Illustration Spur Design
If asked who’s responsible for the riot of special effects on our cinema screens today, you might be tempted to say George Lucas, or maybe Steven Spielberg. In fact, that dubious honor probably belongs to Orson Welles, whose 1941 drama Citizen Kane employed so much cinematic trickery that Roger Ebert once remarked that the film relies more heavily on special effects than the original Star Wars.
In the digital age, the push-pull between storytelling and spectacle in cinema has swung wildly toward the latter. This is why Sony, in unveiling its new 4K Ultra Short Throw Projector, didn’t hesitate to announce that the system comes with a sticker price between $30,000 and $40,000. This thing allows you to turn your living room wall into a massive (up to 147 inches) screen, with impeccable definition, and people are willing to pay for that.
The device’s selling point is in the name. While most projectors cast light across a “throw distance” of yards in order to generate a large image, short-throw projectors like this one use digital technology (and special lenses) to operate close to the screen.
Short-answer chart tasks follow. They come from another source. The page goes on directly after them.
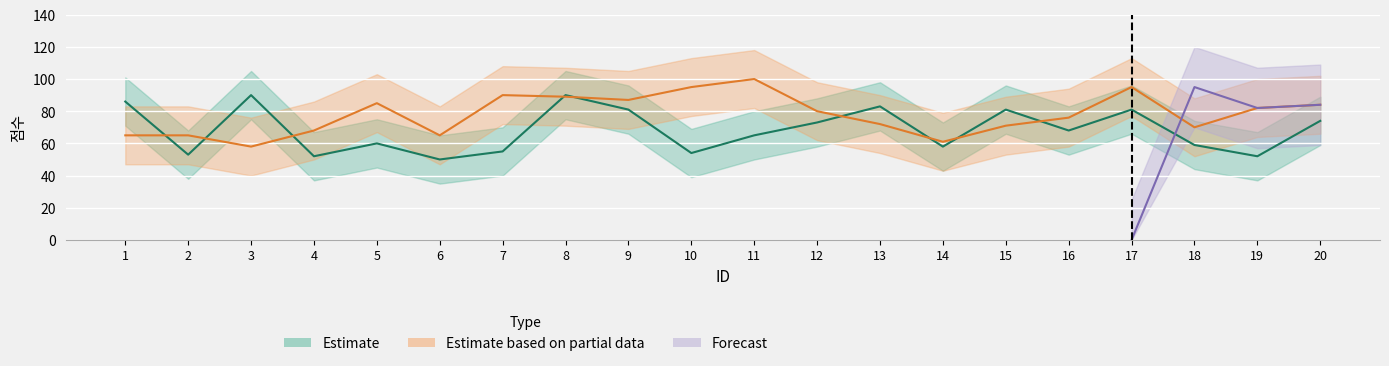

True or false: Estimate based on partial data has more than 2 points higher than both neighbors.

True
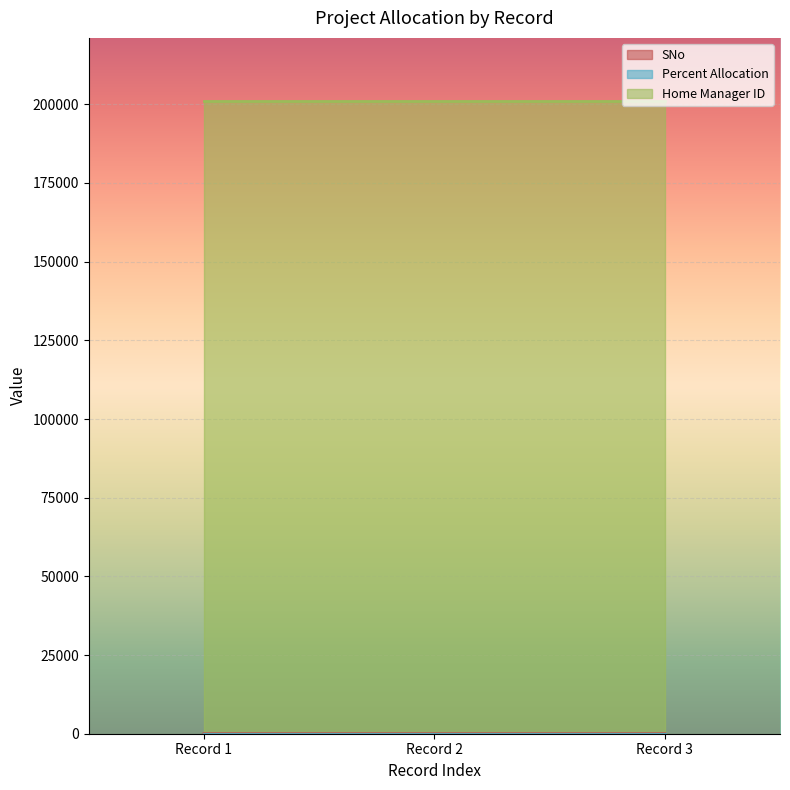

What is the sum of all SNo values?

6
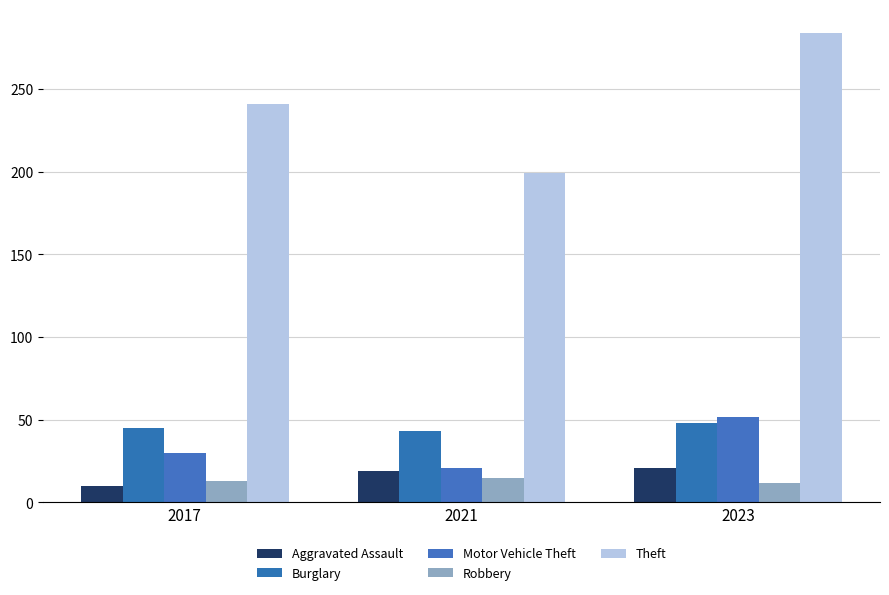

Where is Theft nearest to the value 241?

2017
But this one is “Ultra Short Throw,” meaning the projector is on the floor right in front of the screen (or, more likely, the wall), making for vastly improved picture quality.
Set to be available in the U.S. in the summer, this all-in-one “entertainment window” has home entertainment geeks slavering. And yet, for all its next-generation hoo-hah, the device isn’t a million miles away from the world’s first visual effects technology—the magic lanterns that transfixed viewers in the 17th century. As the English diarist Samuel Pepys wrote after encountering one of these contraptions: “[It made] strange things appear on a wall, very pretty.”